In 34 chapters Damodaran covers methods of estimating risk parameters, growth, terminal value, and equity value per share. He analyzes various valuation models. He discusses how to value companies that present challenges, such as financial service firms, firms with negative or abnormal earnings, distressed firms, start-up firms, and private firms. And much, much more.
There is, of course, no way I can possibly do justice to this book in a few paragraphs. So, by way of illustration of the book’s contents, let me share Damodaran’s explanation of a big-picture chart that tracks S&P 500 earnings-price (EP) ratios, T-bond rates, and the yield spread (T-bond minus T-bill rate) at the end of each year from 1960 to 2010. He regresses EP ratios against the level of T-bond rates and the yield spread over this data period; R2 = 0.478. “Other things remaining equal, this regression suggests that: Every 1% increase in the T-bond rate increases the EP ratio by 0.6869%. This is not surprising, but it quantifies the impact that higher interest rates have on the PE ratio. Every 1% increase in the difference between T-bond and T-bill rates reduces the EP ratio by 0.3655%. Flatter or negatively sloping term yield curves seem to correspond to lower PE ratios, and upwardly sloping yield curves to higher PE ratios. While at first sight this may seem surprising, the slope of the yield curve, at least in the United States, has been a leading indicator of economic growth, with more upwardly sloped curves going with higher growth.
“Based on this regression, the predicted EP ratio at the beginning of 2011, with the T-bill rate at 0.13% and the T-bond rate at 3.29%, would have been … 20.77. Since the S&P 500 was trading at a multiple of 15 times earnings in early 2011, this would have indicated an undervalued market.” (p. 478) As of May 4, 2012, the market was still undervalued: the trailing 12-month EP ratio for the S&P 500 was 15.93.

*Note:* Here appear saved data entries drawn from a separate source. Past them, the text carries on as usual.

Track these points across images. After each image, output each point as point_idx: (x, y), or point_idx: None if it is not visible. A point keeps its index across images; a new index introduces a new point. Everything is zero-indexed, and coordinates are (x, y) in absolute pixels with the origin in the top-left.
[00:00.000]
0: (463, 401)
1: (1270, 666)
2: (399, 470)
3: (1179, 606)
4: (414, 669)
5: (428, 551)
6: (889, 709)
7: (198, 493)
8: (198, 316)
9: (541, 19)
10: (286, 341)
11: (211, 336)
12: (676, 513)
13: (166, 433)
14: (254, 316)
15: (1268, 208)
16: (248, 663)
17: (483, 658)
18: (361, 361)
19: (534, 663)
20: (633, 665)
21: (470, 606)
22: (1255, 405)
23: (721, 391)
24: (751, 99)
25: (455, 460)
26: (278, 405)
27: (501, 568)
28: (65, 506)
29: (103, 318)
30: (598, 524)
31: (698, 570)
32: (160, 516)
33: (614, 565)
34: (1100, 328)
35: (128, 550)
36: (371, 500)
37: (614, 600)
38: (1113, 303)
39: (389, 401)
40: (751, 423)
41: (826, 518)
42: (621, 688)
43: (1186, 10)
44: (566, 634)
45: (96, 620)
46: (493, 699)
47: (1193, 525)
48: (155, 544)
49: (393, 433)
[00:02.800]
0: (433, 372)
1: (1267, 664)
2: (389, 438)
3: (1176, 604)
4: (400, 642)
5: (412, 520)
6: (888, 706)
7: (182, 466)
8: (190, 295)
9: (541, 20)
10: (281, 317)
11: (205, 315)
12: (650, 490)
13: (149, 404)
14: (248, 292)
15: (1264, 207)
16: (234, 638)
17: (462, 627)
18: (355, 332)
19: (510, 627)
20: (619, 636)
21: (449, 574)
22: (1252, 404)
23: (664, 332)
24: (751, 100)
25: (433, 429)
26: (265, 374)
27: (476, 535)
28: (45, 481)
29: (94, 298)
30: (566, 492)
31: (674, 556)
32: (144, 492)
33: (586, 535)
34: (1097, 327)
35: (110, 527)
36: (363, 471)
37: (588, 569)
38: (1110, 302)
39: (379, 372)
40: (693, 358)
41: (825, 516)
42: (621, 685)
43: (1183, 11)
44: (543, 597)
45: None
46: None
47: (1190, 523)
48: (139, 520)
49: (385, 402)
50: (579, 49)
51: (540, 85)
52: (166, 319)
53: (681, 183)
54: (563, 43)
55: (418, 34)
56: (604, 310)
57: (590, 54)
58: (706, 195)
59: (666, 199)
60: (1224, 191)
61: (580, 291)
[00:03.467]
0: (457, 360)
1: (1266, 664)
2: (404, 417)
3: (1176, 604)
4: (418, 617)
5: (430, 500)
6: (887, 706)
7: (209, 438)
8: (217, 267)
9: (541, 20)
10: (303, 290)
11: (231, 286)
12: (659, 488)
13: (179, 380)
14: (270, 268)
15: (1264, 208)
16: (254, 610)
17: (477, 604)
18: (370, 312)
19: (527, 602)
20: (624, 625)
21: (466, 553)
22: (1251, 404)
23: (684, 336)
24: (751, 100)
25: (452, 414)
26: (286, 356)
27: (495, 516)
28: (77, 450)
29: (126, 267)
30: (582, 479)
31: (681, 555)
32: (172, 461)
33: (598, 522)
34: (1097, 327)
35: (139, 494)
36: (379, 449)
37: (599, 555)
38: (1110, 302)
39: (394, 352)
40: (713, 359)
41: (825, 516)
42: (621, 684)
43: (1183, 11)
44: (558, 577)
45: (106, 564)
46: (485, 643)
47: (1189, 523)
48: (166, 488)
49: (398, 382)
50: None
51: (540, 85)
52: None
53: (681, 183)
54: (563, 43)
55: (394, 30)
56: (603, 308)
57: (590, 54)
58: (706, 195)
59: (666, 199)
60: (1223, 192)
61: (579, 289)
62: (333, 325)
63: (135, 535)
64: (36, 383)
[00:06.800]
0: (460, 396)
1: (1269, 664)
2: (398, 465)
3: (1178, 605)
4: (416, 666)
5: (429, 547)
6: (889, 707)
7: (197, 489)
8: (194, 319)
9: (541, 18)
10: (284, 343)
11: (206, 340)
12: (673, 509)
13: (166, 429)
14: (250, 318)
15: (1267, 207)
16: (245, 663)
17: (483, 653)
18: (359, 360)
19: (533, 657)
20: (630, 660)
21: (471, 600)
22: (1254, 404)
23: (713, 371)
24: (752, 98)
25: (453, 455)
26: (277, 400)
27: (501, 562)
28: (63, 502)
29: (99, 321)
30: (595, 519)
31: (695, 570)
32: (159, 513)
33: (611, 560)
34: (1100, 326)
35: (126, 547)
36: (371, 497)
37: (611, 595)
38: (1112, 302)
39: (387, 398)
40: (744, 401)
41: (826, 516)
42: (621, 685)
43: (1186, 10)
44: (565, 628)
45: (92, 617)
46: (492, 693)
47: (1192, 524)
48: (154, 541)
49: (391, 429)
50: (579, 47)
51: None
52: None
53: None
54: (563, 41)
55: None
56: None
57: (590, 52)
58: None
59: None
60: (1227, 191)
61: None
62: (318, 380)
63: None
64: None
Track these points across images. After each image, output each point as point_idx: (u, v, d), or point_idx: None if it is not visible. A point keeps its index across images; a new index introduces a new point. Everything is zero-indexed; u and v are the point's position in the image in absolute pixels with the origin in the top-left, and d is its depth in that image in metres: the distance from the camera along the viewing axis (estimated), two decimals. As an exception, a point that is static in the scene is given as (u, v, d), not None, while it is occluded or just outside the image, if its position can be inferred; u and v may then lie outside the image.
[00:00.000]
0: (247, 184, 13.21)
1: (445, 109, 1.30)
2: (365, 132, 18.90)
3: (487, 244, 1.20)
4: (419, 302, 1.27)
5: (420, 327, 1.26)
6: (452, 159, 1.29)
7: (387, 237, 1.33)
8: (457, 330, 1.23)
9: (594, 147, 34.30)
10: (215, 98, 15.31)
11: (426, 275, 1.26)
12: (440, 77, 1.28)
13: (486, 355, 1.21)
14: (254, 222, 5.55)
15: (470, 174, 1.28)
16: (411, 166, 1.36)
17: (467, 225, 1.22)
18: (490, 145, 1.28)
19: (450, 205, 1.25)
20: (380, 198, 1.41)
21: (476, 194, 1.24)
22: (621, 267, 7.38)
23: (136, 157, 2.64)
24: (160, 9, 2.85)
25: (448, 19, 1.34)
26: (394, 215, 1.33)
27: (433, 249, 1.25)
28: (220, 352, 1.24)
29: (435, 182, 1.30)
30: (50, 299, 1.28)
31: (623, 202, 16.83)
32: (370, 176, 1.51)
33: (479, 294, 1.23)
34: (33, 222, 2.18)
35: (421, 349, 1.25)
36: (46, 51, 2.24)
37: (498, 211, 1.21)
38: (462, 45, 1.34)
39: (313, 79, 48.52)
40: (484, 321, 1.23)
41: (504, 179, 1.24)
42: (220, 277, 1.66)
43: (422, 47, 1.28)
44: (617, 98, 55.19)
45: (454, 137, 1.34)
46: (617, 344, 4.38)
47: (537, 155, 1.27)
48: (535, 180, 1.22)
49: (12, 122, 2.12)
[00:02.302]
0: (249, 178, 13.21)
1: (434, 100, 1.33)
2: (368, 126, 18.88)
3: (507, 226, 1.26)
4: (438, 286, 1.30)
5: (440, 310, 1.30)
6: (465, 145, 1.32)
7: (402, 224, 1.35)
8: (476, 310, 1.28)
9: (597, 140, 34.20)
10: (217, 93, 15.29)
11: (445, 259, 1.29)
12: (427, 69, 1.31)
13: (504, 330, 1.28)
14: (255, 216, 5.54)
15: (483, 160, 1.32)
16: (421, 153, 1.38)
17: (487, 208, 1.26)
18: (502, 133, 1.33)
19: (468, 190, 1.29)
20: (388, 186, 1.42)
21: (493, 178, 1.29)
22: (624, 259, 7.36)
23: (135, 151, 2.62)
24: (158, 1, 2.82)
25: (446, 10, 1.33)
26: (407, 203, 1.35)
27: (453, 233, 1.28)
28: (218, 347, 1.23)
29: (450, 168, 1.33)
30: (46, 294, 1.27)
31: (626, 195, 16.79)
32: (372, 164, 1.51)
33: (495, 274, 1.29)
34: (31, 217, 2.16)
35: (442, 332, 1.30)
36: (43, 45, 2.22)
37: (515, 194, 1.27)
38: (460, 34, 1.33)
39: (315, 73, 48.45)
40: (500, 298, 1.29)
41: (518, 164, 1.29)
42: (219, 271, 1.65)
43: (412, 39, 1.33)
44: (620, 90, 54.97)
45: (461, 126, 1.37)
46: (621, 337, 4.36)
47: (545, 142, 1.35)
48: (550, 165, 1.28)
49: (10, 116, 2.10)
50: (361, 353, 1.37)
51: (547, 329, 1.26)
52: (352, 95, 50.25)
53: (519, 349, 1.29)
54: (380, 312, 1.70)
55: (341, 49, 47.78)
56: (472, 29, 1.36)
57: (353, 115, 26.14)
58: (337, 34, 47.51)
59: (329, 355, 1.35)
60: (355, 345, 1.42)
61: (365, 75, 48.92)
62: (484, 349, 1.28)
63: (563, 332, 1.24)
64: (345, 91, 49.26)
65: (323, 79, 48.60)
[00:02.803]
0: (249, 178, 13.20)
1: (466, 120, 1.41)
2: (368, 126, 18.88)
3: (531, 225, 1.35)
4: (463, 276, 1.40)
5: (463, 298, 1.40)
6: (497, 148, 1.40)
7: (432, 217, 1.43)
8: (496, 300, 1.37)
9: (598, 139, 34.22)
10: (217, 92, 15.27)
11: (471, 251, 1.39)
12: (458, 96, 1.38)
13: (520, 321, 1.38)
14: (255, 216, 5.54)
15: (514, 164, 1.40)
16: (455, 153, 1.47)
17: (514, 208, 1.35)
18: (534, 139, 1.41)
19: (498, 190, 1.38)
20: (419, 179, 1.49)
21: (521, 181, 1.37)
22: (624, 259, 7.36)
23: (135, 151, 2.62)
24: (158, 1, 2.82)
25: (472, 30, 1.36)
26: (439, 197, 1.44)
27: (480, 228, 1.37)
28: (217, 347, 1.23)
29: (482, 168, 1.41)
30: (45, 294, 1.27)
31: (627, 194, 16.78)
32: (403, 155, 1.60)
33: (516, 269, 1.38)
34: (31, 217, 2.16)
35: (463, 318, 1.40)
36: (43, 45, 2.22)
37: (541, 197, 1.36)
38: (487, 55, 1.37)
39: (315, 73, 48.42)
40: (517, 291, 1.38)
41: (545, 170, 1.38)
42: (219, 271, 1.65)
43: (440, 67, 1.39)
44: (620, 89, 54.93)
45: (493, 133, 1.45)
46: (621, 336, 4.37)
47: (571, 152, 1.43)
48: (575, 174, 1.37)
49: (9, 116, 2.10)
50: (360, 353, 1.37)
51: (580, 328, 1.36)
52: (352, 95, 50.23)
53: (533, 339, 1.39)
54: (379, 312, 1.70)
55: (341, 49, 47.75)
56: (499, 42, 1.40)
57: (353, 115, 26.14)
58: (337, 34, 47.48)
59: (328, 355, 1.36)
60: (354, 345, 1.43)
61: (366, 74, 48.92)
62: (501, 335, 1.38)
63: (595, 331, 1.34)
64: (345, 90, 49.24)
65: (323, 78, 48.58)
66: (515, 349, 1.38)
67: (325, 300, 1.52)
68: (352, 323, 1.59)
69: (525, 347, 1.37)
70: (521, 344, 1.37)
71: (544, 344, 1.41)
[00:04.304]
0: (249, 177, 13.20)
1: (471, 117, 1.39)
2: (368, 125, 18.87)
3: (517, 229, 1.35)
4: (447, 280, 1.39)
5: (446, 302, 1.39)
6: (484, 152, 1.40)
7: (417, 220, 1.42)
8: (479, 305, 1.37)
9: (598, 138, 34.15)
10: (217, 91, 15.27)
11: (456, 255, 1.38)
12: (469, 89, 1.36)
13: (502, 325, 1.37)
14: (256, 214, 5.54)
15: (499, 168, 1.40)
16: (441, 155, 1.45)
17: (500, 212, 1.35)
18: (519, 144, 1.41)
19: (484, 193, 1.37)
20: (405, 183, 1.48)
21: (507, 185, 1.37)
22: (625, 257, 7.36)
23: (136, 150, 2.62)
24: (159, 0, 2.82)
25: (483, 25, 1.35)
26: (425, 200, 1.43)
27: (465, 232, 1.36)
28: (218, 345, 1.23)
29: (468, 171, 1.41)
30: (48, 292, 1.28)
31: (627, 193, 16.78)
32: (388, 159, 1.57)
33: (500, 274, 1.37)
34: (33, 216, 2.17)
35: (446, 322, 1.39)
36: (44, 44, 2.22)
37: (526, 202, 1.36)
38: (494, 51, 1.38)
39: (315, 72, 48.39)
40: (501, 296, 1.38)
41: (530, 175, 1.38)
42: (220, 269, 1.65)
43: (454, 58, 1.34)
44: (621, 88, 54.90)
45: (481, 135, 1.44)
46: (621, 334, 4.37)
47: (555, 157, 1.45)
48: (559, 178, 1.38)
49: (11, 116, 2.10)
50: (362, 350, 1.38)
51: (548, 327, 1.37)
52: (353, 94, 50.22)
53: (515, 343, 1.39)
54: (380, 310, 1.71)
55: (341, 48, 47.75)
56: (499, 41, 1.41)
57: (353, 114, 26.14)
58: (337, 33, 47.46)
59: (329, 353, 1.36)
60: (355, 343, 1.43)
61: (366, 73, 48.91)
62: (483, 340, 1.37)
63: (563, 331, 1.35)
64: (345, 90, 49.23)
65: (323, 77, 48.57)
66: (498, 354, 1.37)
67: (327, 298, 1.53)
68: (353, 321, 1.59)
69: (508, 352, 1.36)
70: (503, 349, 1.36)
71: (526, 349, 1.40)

For investors and students of the financial markets who want to embark on serious fundamental analysis it is critical to understand how to go about valuing stocks and other instruments. There is no short cut. The person who runs a bunch of screens (low P/E, high growth, etc.) and thinks his output gives him an investing edge is deluding himself. Fundamental analysis involves hard work and an artful touch. Damodaran’s Investment Valuation explains the hard work part. I fear no book can imbue the investor with an artful touch.